HIV and Anemia. HIV prevalence increases monotonically with severity of anemia for all countries except Ethiopia. In every country studied, the percentage of HIV-positive women who are anemic is much larger than the percentage of HIV-negative women who are anemic. In pooled analysis, HIV-positive status is significantly negatively associated with hemoglobin concentration, and the relationship grows stronger when background characteristics and BMI are controlled for.
HIV, Nutrition, and Breastfeeding. Only limited data are available on women’s breastfeeding mode by HIV status, due to the small number of women who are HIV-positive and who have children less than six months old at the time of interview. In pooled multivariate models, however, there does not appear to be
any negative impact of breastfeeding on the nutritional status of HIV-positive mothers compared with non-breastfeeding HIV-negative mothers. In fact, HIV-positive women who exclusively breastfeed their infants have slightly higher hemoglobin concentrations than HIV-negative women who do not breastfeed, after controlling for BMI and background characteristics.
HIV is independently associated with poorer nutritional status—particularly low hemoglobin concentration—after controlling for household wealth and other socio-demographic characteristics of the women studied. This study therefore provides evidence to support increasing food security and providing nutritional supplementation to HIV-positive people. At the same time, this study shows that in bivariate analysis HIV is concentrated among overweight women in several sub-Saharan African countries, emphasizing the fact that HIV does not affect only those who “look sick” or appear malnourished.
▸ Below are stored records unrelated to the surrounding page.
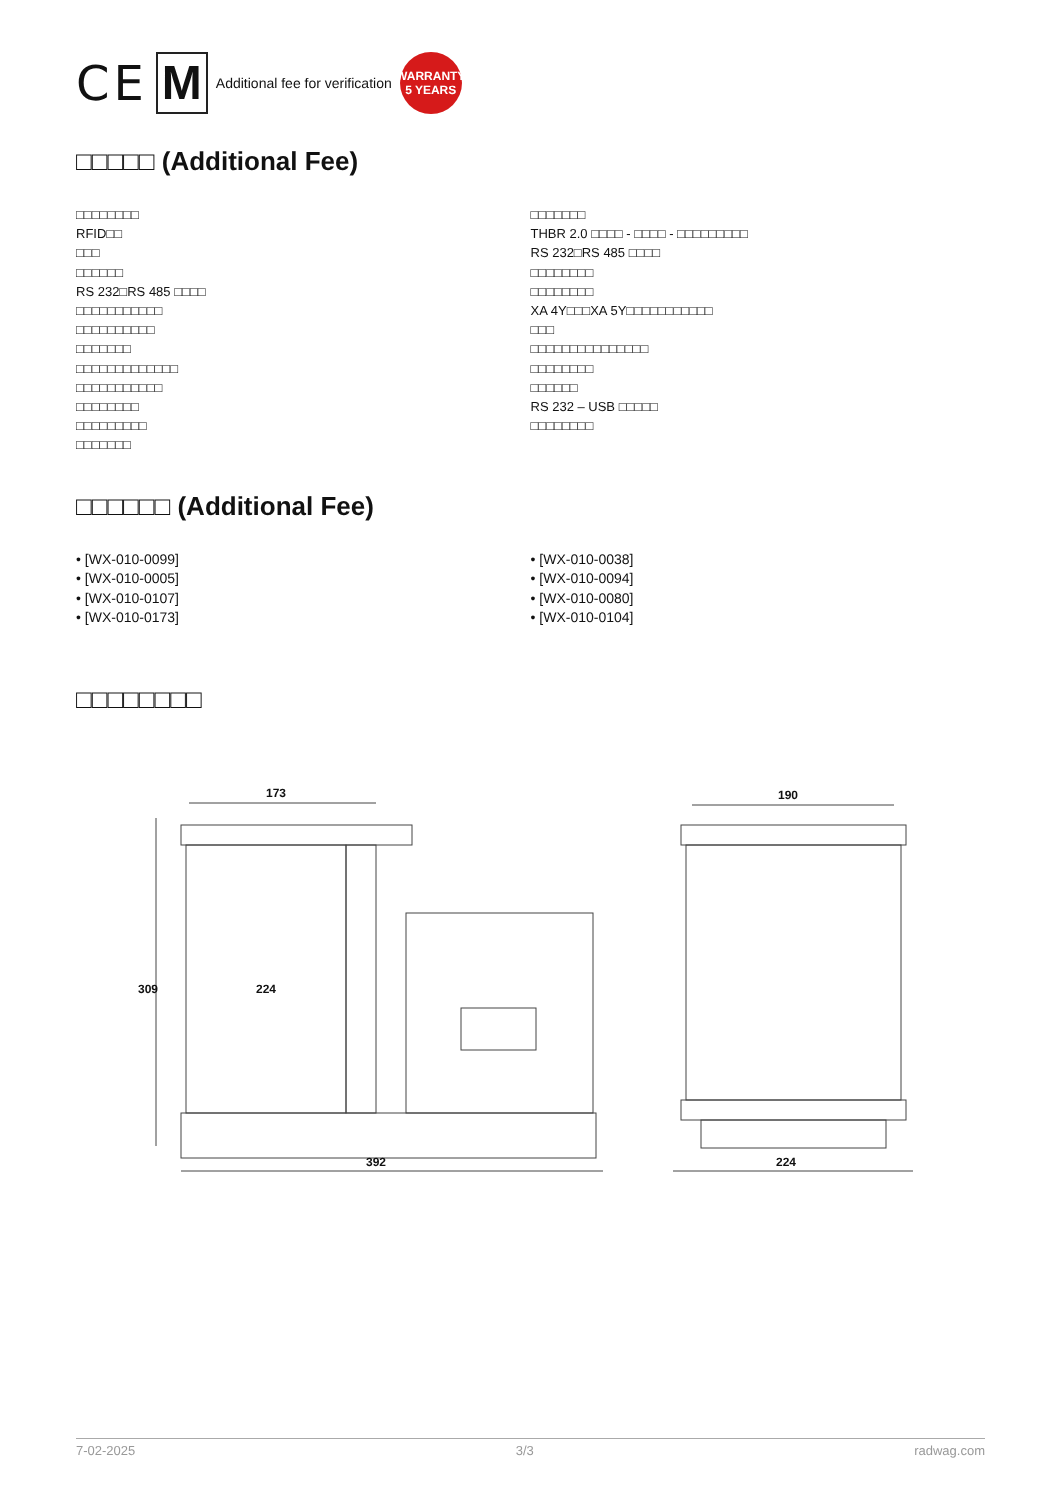CE M Additional fee for verification
WARRANTY
5 YEARS
□□□□□ (Additional Fee)
□□□□□□□□
RFID□□
□□□
□□□□□□
RS 232□RS 485 □□□□
□□□□□□□□□□□
□□□□□□□□□□
□□□□□□□
□□□□□□□□□□□□□
□□□□□□□□□□□
□□□□□□□□
□□□□□□□□□
□□□□□□□
□□□□□□□
THBR 2.0 □□□□ - □□□□ - □□□□□□□□□
RS 232□RS 485 □□□□
□□□□□□□□
□□□□□□□□
XA 4Y□□□XA 5Y□□□□□□□□□□□
□□□
□□□□□□□□□□□□□□□
□□□□□□□□
□□□□□□
RS 232 – USB □□□□□
□□□□□□□□
□□□□□□ (Additional Fee)
• [WX-010-0099]
• [WX-010-0005]
• [WX-010-0107]
• [WX-010-0173]
• [WX-010-0038]
• [WX-010-0094]
• [WX-010-0080]
• [WX-010-0104]
□□□□□□□□
173
392
190
224
309
224
7-02-2025 3/3 radwag.com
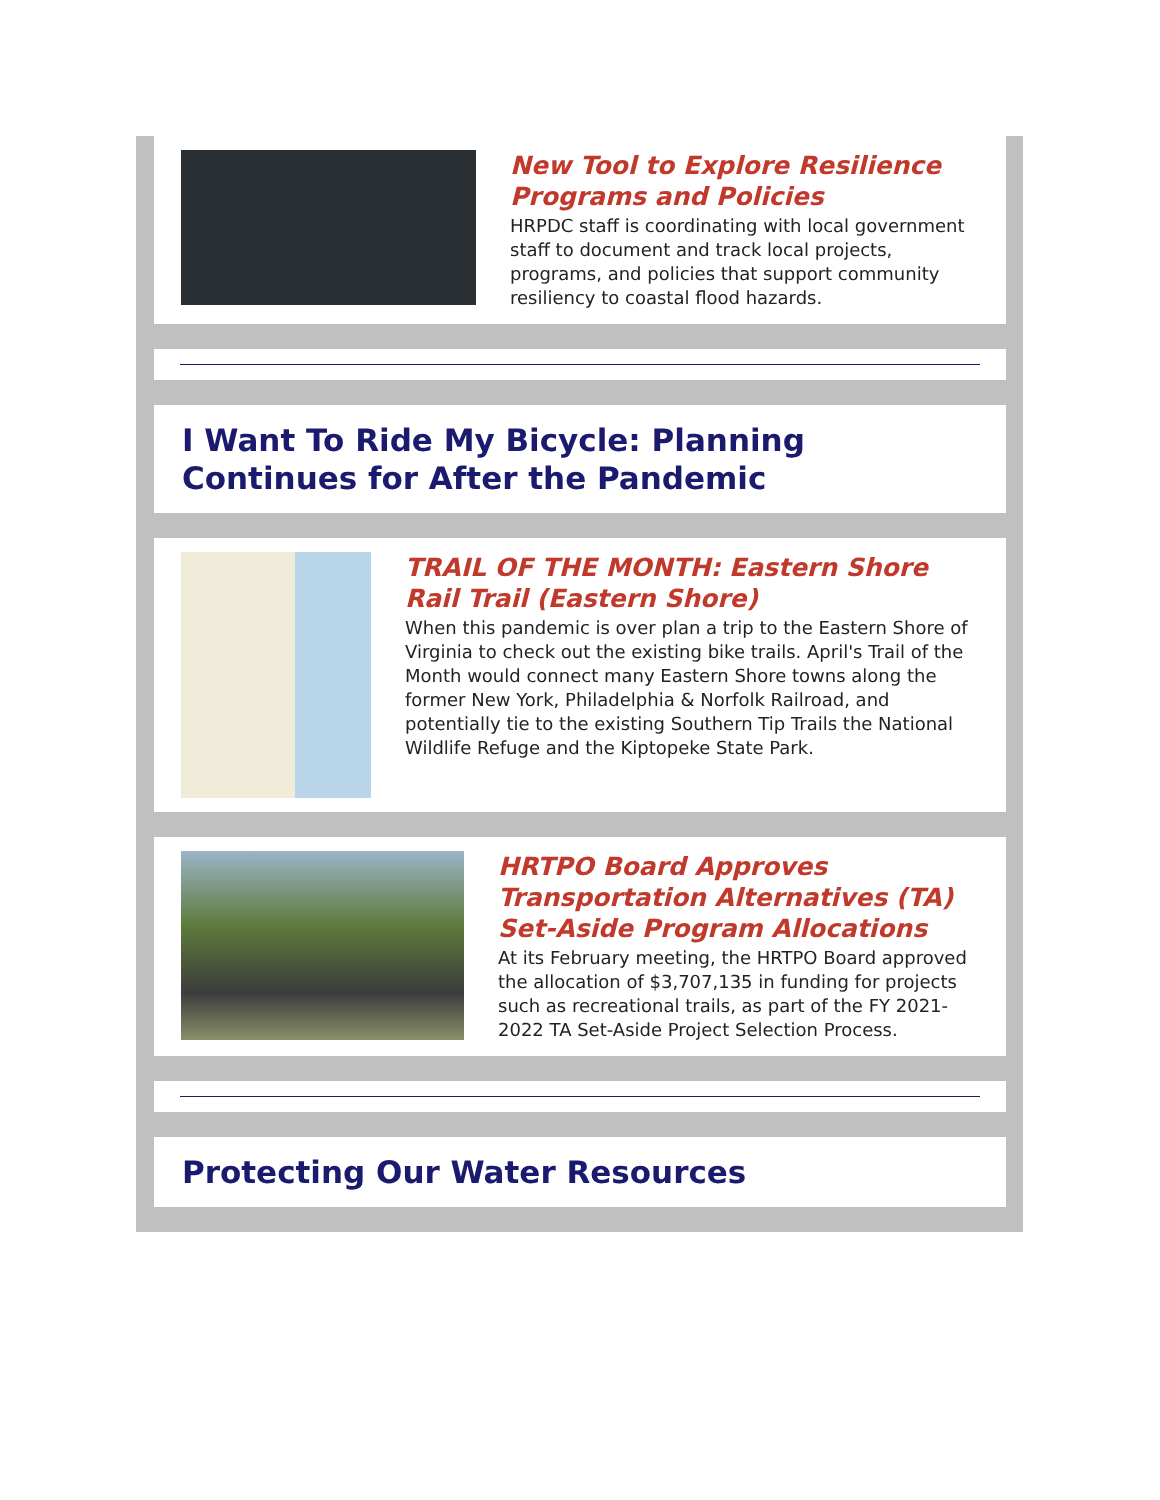New Tool to Explore Resilience Programs and Policies
HRPDC staff is coordinating with local government staff to document and track local projects, programs, and policies that support community resiliency to coastal flood hazards.
I Want To Ride My Bicycle: Planning Continues for After the Pandemic
TRAIL OF THE MONTH: Eastern Shore Rail Trail (Eastern Shore)
When this pandemic is over plan a trip to the Eastern Shore of Virginia to check out the existing bike trails. April's Trail of the Month would connect many Eastern Shore towns along the former New York, Philadelphia & Norfolk Railroad, and potentially tie to the existing Southern Tip Trails the National Wildlife Refuge and the Kiptopeke State Park.
HRTPO Board Approves Transportation Alternatives (TA) Set-Aside Program Allocations
At its February meeting, the HRTPO Board approved the allocation of $3,707,135 in funding for projects such as recreational trails, as part of the FY 2021-2022 TA Set-Aside Project Selection Process.
Protecting Our Water Resources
Implications for the general public include both an emphasis for everyone to get tested regardless of how healthy they may look, and for individuals to remember to use protection with every partner even if they appear healthy. Counselors should encourage people to be tested for HIV regardless of their current BMI, and they should consider that clients could be HIV-positive even if they appear overweight.
If past trends continue, the proportion of people in sub-Saharan Africa who are either overweight or underweight will grow. This dual burden has particular implications for ART, which is becoming more widely available as many countries work towards scale-up. To address potential problems with ART use in overweight and underweight patients, clinicians should consider their patient’s nutritional status, including titrating drug combinations to patient’s body weights when possible to limit adverse effects due to nutritional differences.